# What is needed
In the data below, find the line containing "Country of Origin: Malaysia", then set down that line and every later line up to and including the line containing "Printed Canvas Crossbody Bag", exactly.

▽

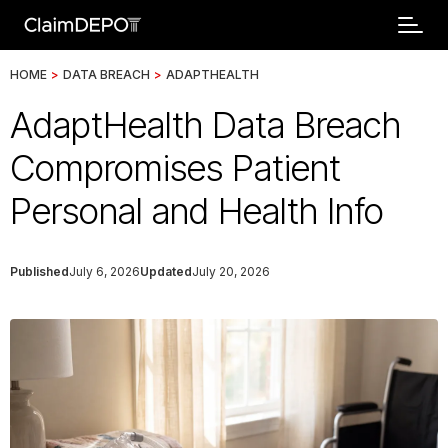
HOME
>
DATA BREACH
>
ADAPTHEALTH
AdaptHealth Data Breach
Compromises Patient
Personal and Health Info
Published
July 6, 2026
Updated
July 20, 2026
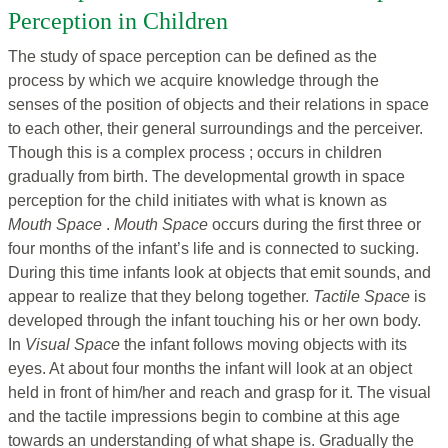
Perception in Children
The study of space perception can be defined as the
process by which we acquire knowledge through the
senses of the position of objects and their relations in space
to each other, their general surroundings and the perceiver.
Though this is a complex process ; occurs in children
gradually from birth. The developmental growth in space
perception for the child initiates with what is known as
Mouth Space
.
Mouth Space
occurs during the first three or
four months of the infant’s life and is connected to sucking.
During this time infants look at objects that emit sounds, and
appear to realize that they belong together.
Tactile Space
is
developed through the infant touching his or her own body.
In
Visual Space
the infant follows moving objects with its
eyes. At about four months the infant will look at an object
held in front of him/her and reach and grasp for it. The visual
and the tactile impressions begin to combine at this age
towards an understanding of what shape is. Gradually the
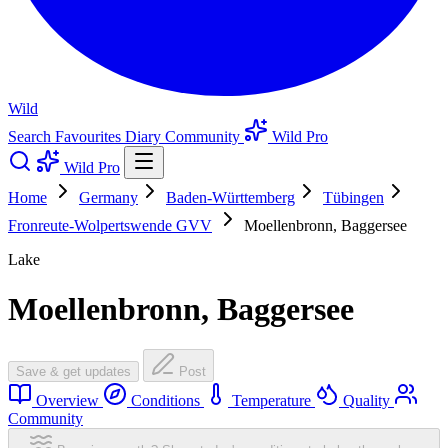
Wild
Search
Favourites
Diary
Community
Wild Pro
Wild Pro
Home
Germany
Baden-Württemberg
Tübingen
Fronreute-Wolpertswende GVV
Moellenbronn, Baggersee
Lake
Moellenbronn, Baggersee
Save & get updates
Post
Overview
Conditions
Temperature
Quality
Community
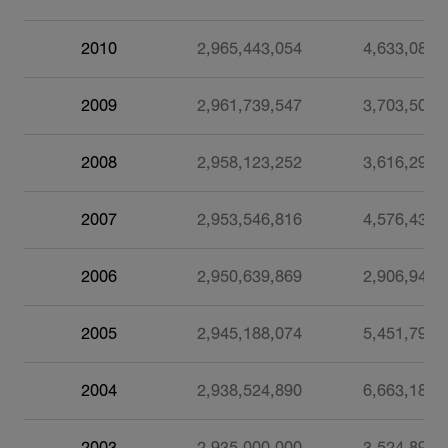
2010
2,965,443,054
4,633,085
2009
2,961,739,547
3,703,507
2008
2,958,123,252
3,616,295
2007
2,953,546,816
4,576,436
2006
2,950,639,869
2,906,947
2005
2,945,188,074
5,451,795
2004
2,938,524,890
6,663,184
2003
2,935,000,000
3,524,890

△
▽

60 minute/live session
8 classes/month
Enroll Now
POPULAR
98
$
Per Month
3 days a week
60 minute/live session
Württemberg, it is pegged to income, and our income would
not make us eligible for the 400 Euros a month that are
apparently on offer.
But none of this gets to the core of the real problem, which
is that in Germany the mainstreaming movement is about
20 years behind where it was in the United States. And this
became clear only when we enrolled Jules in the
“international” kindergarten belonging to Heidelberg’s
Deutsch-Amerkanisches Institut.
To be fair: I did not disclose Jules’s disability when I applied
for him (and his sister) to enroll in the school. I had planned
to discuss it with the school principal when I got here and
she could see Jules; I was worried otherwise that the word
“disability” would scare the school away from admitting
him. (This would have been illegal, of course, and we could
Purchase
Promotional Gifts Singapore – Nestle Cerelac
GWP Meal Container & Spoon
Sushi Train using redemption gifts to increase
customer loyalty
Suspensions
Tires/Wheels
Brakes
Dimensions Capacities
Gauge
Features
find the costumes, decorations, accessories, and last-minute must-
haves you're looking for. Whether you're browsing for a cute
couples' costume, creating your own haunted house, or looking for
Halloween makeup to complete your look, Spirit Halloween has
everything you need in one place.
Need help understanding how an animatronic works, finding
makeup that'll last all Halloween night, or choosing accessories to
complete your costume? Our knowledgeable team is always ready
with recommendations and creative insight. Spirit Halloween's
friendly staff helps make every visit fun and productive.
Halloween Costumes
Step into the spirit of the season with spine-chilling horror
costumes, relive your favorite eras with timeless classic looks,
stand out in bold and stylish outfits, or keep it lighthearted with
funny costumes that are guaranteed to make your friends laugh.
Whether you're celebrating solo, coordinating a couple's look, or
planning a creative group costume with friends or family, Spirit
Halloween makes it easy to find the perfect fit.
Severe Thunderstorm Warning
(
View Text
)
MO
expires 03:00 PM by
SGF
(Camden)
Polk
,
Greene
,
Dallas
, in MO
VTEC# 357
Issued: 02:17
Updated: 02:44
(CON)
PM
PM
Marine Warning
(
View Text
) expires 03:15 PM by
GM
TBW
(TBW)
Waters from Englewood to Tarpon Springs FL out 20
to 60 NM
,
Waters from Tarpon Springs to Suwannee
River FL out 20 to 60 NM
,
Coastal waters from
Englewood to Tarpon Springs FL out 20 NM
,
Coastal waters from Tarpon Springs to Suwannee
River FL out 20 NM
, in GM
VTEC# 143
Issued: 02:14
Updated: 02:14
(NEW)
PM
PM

△
▽

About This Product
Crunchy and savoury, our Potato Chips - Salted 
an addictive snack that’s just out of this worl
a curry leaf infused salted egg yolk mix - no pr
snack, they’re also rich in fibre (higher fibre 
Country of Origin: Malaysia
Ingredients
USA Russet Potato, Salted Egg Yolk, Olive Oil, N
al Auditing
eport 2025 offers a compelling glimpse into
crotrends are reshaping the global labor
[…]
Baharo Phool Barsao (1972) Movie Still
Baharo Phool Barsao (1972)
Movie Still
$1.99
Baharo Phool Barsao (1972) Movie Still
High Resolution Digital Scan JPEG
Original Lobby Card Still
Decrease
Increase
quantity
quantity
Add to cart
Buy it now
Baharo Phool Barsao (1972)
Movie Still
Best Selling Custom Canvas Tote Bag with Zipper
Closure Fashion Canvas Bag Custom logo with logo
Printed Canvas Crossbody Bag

△

# Finished exercise
Country of Origin: Malaysia
Ingredients
USA Russet Potato, Salted Egg Yolk, Olive Oil, N
al Auditing
eport 2025 offers a compelling glimpse into
crotrends are reshaping the global labor
[…]
Baharo Phool Barsao (1972) Movie Still
Baharo Phool Barsao (1972)
Movie Still
$1.99
Baharo Phool Barsao (1972) Movie Still
High Resolution Digital Scan JPEG
Original Lobby Card Still
Decrease
Increase
quantity
quantity
Add to cart
Buy it now
Baharo Phool Barsao (1972)
Movie Still
Best Selling Custom Canvas Tote Bag with Zipper
Closure Fashion Canvas Bag Custom logo with logo
Printed Canvas Crossbody Bag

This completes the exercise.